Chinese Xenophobes Take Issue With 'Pro-U.S.' Textbook Drawings
China has ordered a nationwide review of school textbooks after illustrations deemed ugly, sexually suggestive, and secretly pro-American caused public uproar, Nectar Gan reported for CNN.
Photo Insert: A digital painting by Chinese young CG artist 乌合麒麟
The news has alarmed some experts and parents who fear the campaign is turning into a political witch hunt and represents an unnecessary tightening of the country's already stringent censorship of cultural publications.
The drawings, found in a series of math textbooks that have been used by Chinese primary schools for nearly a decade, suddenly roiled internet users have criticized the pictures of children with small, drooping, wide-set eyes and big foreheads as ugly, offensive, and racist.
Mocking the critics, commentators said it would be bad for illustrators to make Chinese kids look like Chinese President Xi Jinping, who is not exactly handsome.
Others see sexual connotations in the drawings, noting the pictures show little boys with a bulge in their pants. In one illustration of children playing a game, one boy has his hands on a girl's chest while another pulls a girl's skirt; in another drawing, a girl's underwear is exposed as she jumps rope.
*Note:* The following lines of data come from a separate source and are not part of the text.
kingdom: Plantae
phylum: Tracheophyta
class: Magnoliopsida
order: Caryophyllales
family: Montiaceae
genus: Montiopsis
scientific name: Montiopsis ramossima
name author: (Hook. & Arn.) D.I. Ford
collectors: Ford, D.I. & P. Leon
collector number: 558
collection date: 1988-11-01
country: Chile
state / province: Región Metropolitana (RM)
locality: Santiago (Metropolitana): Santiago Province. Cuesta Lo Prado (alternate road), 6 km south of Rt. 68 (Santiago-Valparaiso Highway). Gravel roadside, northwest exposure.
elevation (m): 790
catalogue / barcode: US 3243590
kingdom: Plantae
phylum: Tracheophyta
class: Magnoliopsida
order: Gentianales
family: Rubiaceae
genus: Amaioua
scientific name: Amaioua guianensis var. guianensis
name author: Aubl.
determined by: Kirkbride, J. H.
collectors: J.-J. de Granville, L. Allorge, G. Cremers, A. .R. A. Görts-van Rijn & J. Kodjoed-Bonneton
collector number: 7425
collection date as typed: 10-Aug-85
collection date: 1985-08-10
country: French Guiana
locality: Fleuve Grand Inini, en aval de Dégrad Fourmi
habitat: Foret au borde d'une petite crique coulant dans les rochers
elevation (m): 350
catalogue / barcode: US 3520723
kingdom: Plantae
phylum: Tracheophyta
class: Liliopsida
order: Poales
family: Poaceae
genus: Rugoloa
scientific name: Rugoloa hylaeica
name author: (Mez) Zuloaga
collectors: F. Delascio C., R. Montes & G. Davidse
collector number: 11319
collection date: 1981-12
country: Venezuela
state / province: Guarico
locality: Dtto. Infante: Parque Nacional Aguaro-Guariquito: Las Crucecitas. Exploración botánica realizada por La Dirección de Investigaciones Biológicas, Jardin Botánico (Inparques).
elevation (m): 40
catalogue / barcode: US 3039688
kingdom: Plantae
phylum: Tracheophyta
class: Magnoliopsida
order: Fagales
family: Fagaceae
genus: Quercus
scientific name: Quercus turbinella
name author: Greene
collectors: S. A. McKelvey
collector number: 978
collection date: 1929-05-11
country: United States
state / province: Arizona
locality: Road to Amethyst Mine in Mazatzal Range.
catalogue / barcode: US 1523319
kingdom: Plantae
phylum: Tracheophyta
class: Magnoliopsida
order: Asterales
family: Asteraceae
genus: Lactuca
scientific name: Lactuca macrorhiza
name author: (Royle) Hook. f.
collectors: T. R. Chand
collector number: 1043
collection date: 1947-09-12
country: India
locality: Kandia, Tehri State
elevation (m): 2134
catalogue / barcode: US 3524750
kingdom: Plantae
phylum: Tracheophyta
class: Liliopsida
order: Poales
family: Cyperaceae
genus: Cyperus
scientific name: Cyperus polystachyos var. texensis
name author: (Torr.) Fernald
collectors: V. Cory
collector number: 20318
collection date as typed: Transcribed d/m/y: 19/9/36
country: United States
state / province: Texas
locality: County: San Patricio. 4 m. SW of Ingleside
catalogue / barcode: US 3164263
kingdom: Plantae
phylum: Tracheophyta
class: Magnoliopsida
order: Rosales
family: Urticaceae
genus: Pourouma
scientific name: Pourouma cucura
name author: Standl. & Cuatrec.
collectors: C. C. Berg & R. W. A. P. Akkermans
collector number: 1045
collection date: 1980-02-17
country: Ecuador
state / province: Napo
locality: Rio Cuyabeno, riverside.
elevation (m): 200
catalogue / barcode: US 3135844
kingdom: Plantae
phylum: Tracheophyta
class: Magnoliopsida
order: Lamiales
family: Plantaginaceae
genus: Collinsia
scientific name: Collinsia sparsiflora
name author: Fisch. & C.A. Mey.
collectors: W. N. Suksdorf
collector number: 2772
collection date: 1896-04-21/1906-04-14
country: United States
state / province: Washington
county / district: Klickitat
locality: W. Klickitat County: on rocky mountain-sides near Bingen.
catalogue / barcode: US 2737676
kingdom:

Internet users have also accused the illustrations of being "pro-United States," because they show several children wearing clothes patterned with stars and stripes and in the colors of the American flag.
One drawing that showed an inaccurate rendering of the stars on the Chinese flag was accused of being "anti-China." But the campaign is not only about aesthetic and moral values — there is an ideological component as well.
Textbooks have been front and center in Chinese leader Xi Jinping's efforts to tighten ideological control over the country's youth and fend off the influence of "Western values."
Under Xi, the Chinese government has banned foreign teaching materials — including textbooks and classic novels — in all public primary and secondary schools, stating that all teaching materials "must reflect the will of the party and the country."
The criticism of the textbooks has also turned into personal attacks on the illustrators. Wu Yong, whose art studio designed the illustrations, was accused of being a spy for the US Central Intelligence Agency (CIA).
Wu's alma mater, the Academy of Arts & Design of China's Tsinghua University, was not spared the wrath of xenophobic users who accused the academy of being a "hotbed for breeding traitors."
Even the high-profile graphic artist Wuheqilin — who made a name by mocking Western countries with his ultra-nationalist artwork — has come under fire. Critics accused Wuheqilin of helping anti-China forces after he suggested the poor quality of the illustrations was likely in part a result of the low commissions offered to designers — a problem he said the industry had faced for years.